◆ PROBLEM TO SOLVE:
Search the records for the word "information". Copy every line where it appears.

◆ Rendered images with source text:
####

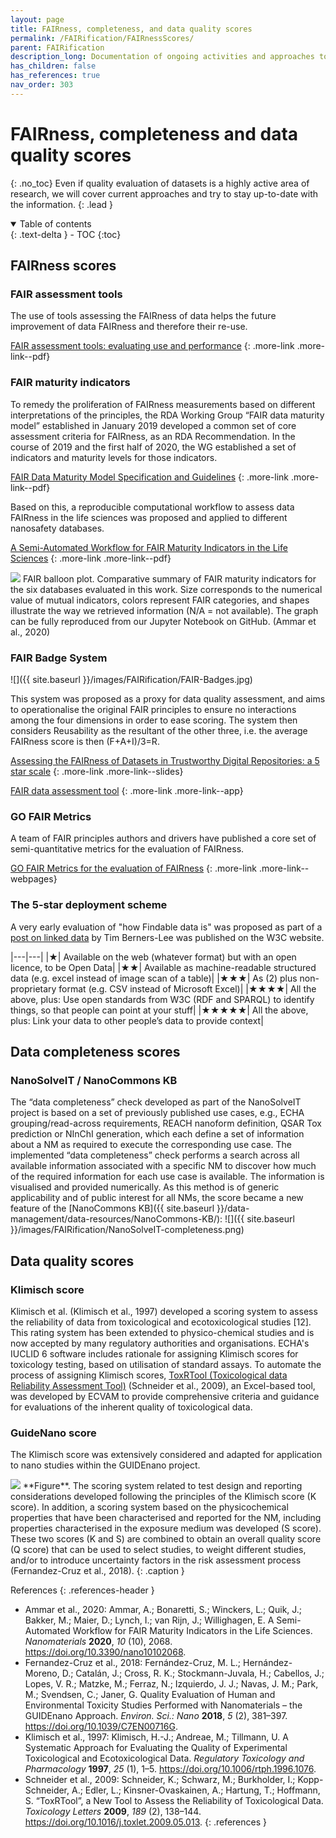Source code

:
 ```yaml
---
layout: page
title: FAIRness, completeness, and data quality scores
permalink: /FAIRification/FAIRnessScores/
parent: FAIRification
description_long: Documentation of ongoing activities and approaches to evaluate the FAIRness and quality of datasets.
has_children: false
has_references: true
nav_order: 303
---
```


# FAIRness, completeness and data quality scores
{: .no_toc}
Even if quality evaluation of datasets is a highly active area of research, we will cover current approaches and try to stay up-to-date with the information.
{: .lead }

<details open markdown="block">
  <summary>
    Table of contents
  </summary>
  {: .text-delta }
- TOC
{:toc}
</details>

## FAIRness scores
### FAIR assessment tools
The use of tools assessing the FAIRness of data helps the future improvement of data FAIRness and therefore their re-use.

[FAIR assessment tools: evaluating use and performance](https://doi.org/10.1016/j.impact.2022.100402)
{: .more-link .more-link--pdf}

### FAIR maturity indicators
To remedy the proliferation of FAIRness measurements based on different interpretations of
the principles, the RDA Working Group “FAIR data maturity model” established in January
2019 developed a common set of core assessment criteria for FAIRness, as an RDA
Recommendation. In the course of 2019 and the first half of 2020, the WG established a set
of indicators and maturity levels for those indicators.

[FAIR Data Maturity Model Specification and Guidelines](https://www.rd-alliance.org/system/files/FAIR%20Data%20Maturity%20Model_%20specification%20and%20guidelines_v0.90.pdf)
{: .more-link .more-link--pdf}

Based on this, a reproducible computational workflow to assess data FAIRness in the life sciences was proposed and applied to different nanosafety databases. 

[A Semi-Automated Workflow for FAIR Maturity Indicators in the Life Sciences](https://doi.org/10.3390/nano10102068)
{: .more-link .more-link--pdf}

<img src="{{ site.baseurl }}/images/FAIRification/FAIR-maturity-indicators.jpg" class="image--right-large" />
FAIR balloon plot. Comparative summary of FAIR maturity indicators for the six databases evaluated in this work. Size corresponds to the numerical value of mutual indicators, colors represent FAIR categories, and shapes illustrate the way we retrieved information (N/A = not available). The graph can be fully reproduced from our Jupyter Notebook on GitHub. (Ammar et al., 2020)
<br clear="all">

### FAIR Badge System

![]({{ site.baseurl }}/images/FAIRification/FAIR-Badges.jpg)

This system was proposed as a proxy for data quality assessment, and aims to operationalise the original FAIR principles to ensure no interactions among the four dimensions in order to ease scoring. The system then considers Reusability as the resultant of the other three, i.e. the average FAIRness score is then (F+A+I)/3=R.

[Assessing the FAIRness of Datasets in Trustworthy Digital Repositories: a 5 star scale](https://indico.cern.ch/event/588219/contributions/2384979/attachments/1426152/2188462/Dillo_Doorn_-_Assessing_FAIRness_CERN_Geneva_13-03-2017-3.pdf)
{: .more-link .more-link--slides}

[FAIR data assessment tool](http://blog.ukdataservice.ac.uk/fair-data-assessment-tool/)
{: .more-link .more-link--app}

### GO FAIR Metrics
A team of FAIR principles authors and drivers have published a core set of semi-quantitative metrics for the evaluation of FAIRness.

[GO FAIR Metrics for the evaluation of FAIRness](https://www.go-fair.org/2017/12/11/metrics-evaluation-fairness/)
{: .more-link .more-link--webpages}

### The 5-star deployment scheme
A very early evaluation of "how Findable data is" was proposed as part of a [post on linked data](https://www.w3.org/DesignIssues/LinkedData.html) by Tim Berners-Lee was published on the W3C website.

|---|---|
|★| Available on the web (whatever format) but with an open licence, to be Open Data|
|★★| Available as machine-readable structured data (e.g. excel instead of image scan of a table)|
|★★★| As (2) plus non-proprietary format (e.g. CSV instead of Microsoft Excel)|
|★★★★| All the above, plus: Use open standards from W3C (RDF and SPARQL) to identify things, so that people can point at your stuff|
|★★★★★| All the above, plus: Link your data to other people’s data to provide context|

## Data completeness scores
### NanoSolveIT / NanoCommons KB
The “data completeness” check developed as part of the NanoSolveIT project is based on a set of previously published use cases, e.g., ECHA grouping/read-across requirements, REACH nanoform definition, QSAR Tox prediction or NInChI generation, which each define a set of information about a NM as required to execute the corresponding use case. The implemented “data completeness” check performs a search across all available information associated with a specific NM to discover how much of the required information for each use case is available. The information is visualised and provided numerically. As this method is of generic applicability and of public interest for all NMs, the score became a new feature of the [NanoCommons KB]({{ site.baseurl }}/data-management/data-resources/NanoCommons-KB/):
![]({{ site.baseurl }}/images/FAIRification/NanoSolveIT-completeness.png)

## Data quality scores
### Klimisch score
Klimisch et al. (Klimisch et al., 1997) developed a scoring system to assess the reliability of data from toxicological and ecotoxicological studies [12]. This rating system has been extended to physico-chemical studies and is now accepted by many regulatory authorities and organisations. ECHA's IUCLID 6 software includes rationale for assigning Klimisch scores for toxicology testing, based on utilisation of standard assays. To automate the process of assigning Klimisch scores, [ToxRTool (Toxicological data Reliability Assessment Tool)](https://publications.jrc.ec.europa.eu/repository/handle/JRC51252) (Schneider et al., 2009), an Excel-based tool, was developed by ECVAM to provide comprehensive criteria and guidance for evaluations of the inherent quality of toxicological data.

### GuideNano score
The Klimisch score was extensively considered and adapted for application to nano studies within the GUIDEnano project.

<img src="{{ site.baseurl }}/images/FAIRification/GuideNano-Scoring.png" />
**Figure**. The scoring system related to test design and reporting considerations developed following the principles of
the Klimisch score (K score). In addition, a scoring system based on the physicochemical properties that have been
characterised and reported for the NM, including properties characterised in the exposure medium was developed (S
score). These two scores (K and S) are combined to obtain an overall quality score (Q score) that can be used to select
studies, to weight different studies, and/or to introduce uncertainty factors in the risk assessment process (Fernandez-Cruz et al., 2018).
{: .caption }

References
{: .references-header }
- Ammar et al., 2020: Ammar, A.; Bonaretti, S.; Winckers, L.; Quik, J.; Bakker, M.; Maier, D.; Lynch, I.; van Rijn, J.; Willighagen, E. A Semi-Automated Workflow for FAIR Maturity Indicators in the Life Sciences. <i>Nanomaterials</i> <b>2020</b>, <i>10</i> (10), 2068. <a href="https://doi.org/10.3390/nano10102068">https://doi.org/10.3390/nano10102068</a>.
- Fernandez-Cruz et al., 2018: Fernández-Cruz, M. L.; Hernández-Moreno, D.; Catalán, J.; Cross, R. K.; Stockmann-Juvala, H.; Cabellos, J.; Lopes, V. R.; Matzke, M.; Ferraz, N.; Izquierdo, J. J.; Navas, J. M.; Park, M.; Svendsen, C.; Janer, G. Quality Evaluation of Human and Environmental Toxicity Studies Performed with Nanomaterials – the GUIDEnano Approach. <i>Environ. Sci.: Nano</i> <b>2018</b>, <i>5</i> (2), 381–397. <a href="https://doi.org/10.1039/C7EN00716G">https://doi.org/10.1039/C7EN00716G</a>.
- Klimisch et al., 1997: Klimisch, H.-J.; Andreae, M.; Tillmann, U. A Systematic Approach for Evaluating the Quality of Experimental Toxicological and Ecotoxicological Data. <i>Regulatory Toxicology and Pharmacology</i> <b>1997</b>, <i>25</i> (1), 1–5. <a href="https://doi.org/10.1006/rtph.1996.1076">https://doi.org/10.1006/rtph.1996.1076</a>.
- Schneider et al., 2009: Schneider, K.; Schwarz, M.; Burkholder, I.; Kopp-Schneider, A.; Edler, L.; Kinsner-Ovaskainen, A.; Hartung, T.; Hoffmann, S. “ToxRTool”, a New Tool to Assess the Reliability of Toxicological Data. <i>Toxicology Letters</i> <b>2009</b>, <i>189</i> (2), 138–144. <a href="https://doi.org/10.1016/j.toxlet.2009.05.013">https://doi.org/10.1016/j.toxlet.2009.05.013</a>.
{: .references }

####

◆ WRITTEN RESPONSE:
Even if quality evaluation of datasets is a highly active area of research, we will cover current approaches and try to stay up-to-date with the information.
FAIR balloon plot. Comparative summary of FAIR maturity indicators for the six databases evaluated in this work. Size corresponds to the numerical value of mutual indicators, colors represent FAIR categories, and shapes illustrate the way we retrieved information (N/A = not available). The graph can be fully reproduced from our Jupyter Notebook on GitHub. (Ammar et al., 2020)
The “data completeness” check developed as part of the NanoSolveIT project is based on a set of previously published use cases, e.g., ECHA grouping/read-across requirements, REACH nanoform definition, QSAR Tox prediction or NInChI generation, which each define a set of information about a NM as required to execute the corresponding use case. The implemented “data completeness” check performs a search across all available information associated with a specific NM to discover how much of the required information for each use case is available. The information is visualised and provided numerically. As this method is of generic applicability and of public interest for all NMs, the score became a new feature of the [NanoCommons KB]({{ site.baseurl }}/data-management/data-resources/NanoCommons-KB/):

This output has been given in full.